Esa sombra larga y negra
Esa sombra larga y negra
Una sombra. Una
sombra sobre las piedras, avanzando a tropezones en el llano, sin más luz que
la de la luna, sin más agua que el sudor escurriendo a lo largo de los surcos
de la piel arrugada por el esfuerzo. Una sombra y dos hombres, dos cuerpos, uno
montado sobre del otro, el de abajo queriendo llegar al pueblo para salvar la
vida del de arriba.
–Todo esto que hago, no lo hago por usted. Lo hago por su
difunta madre. Porque usted fue su hijo. Por eso lo hago. Ella me reconvendría
si yo lo hubiera dejado tirado allí, donde lo encontré, y no lo hubiera
recogido para llevarlo a que lo curen…
Una sola sombra
sobre las piedras hecha por dos cuerpos: un padre y un hijo, les tocó ser padre
e hijo. ¿Se puede ser hijo así nada más? Como un hijo abandonado. Y, en su
soledad, pensará siempre en su padre. En las coordenadas de su padre, en la
geografía de aquél rostro fantasma, en la sangre que corre en él, en sus ojos
huérfanos, su nariz achatada, su lunar en la esquina de su frente, si son sólo
suyos o acaso son trazos que otro dejó en él. Como para nunca olvidar que uno
se debe a alguien. Como para nunca recordar a quién cuando no se conoció al
padre. ¿Se puede ser padre así nada más? Como un padre con su hijo desaparecido.

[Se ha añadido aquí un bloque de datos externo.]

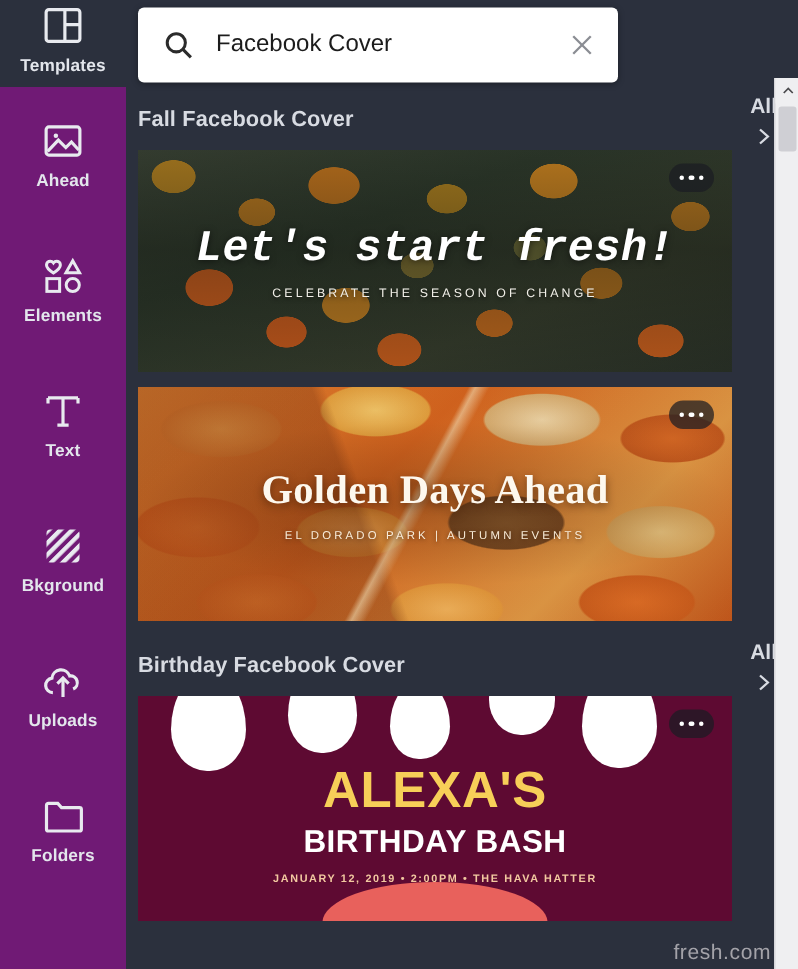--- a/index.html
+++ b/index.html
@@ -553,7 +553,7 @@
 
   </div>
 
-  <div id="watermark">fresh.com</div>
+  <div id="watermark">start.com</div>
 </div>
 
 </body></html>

O como un padre con un hijo asesino. Y, en su desolación, pensará siempre en su
hijo.
(–¿Lloras, Ignacio? Lo hace llorar a usted el recuerdo de
su madre, ¿verdad? Pero nunca hizo nada por ella. Nos pagó siempre mal. Parece
que, en lugar de cariño, le hubiéramos retacado el cuerpo de maldad…)
En qué historias
le contó, con qué cuentos pobló su imaginación, en si le enseñó a sonreír y de
qué o para qué, en si le dio de abrazos y nalgadas y cuántos, en si le enseñó
la cicatriz de su espalda. Esa
de cuando, para ganar un poco más del jornal, el mecapal le quemó entre
el hueso del hombro y la cervical y le dejó como una cruz romana. Como un
estigma, para que la cargara aún acostado. Como para siempre recordar que uno
vive para otro, con otro, con el estómago de ese otro que hay que alimentar.
Como para siempre olvidarlo a diario y hacerlo porque uno deja de ser individuo
cuando se vuelve padre, y deja
de ser padre cuando se vuelve tiempo, porque ya no se puede ser otra cosa más
que tiempo para el otro, del otro, por el otro. (Uno se vuelve tiempo desde esa
única vez y ya no puede dejar de serlo).
Pero no siempre
el resultado va de acuerdo al empeño.
Aún en lo
solitario, nunca se va solo.
Parece un solo
cuerpo hecho de esa sombra larga y negra.
Sin suturas, pura continuidad, puro amor.
Si acaso sólo ahí, en
esa sombra larga y negra, no se puede distinguir que hay uno que carga con todo
el peso suyo y ajeno. Que hay uno que va debajo, ahogándose en los cimientos, y
otro que va encima, respirando los remolinos del viento. Y se pesan a sí y
entre sí mismos. Y se acompañan.
¿Se puede ser padre o ser hijo así nada más, en lo solitario?
Como si sólo los cuerpos tuvieran peso, como si esa sombra larga y negra no pesara también, como si no hubiera sombras de ausencias que pesan y queman más que el mecapal.
*Elaborado con motivo del día del padre con fragmentos
del cuento: “¿No oyes ladrar los perros?” de Juan Rulfo.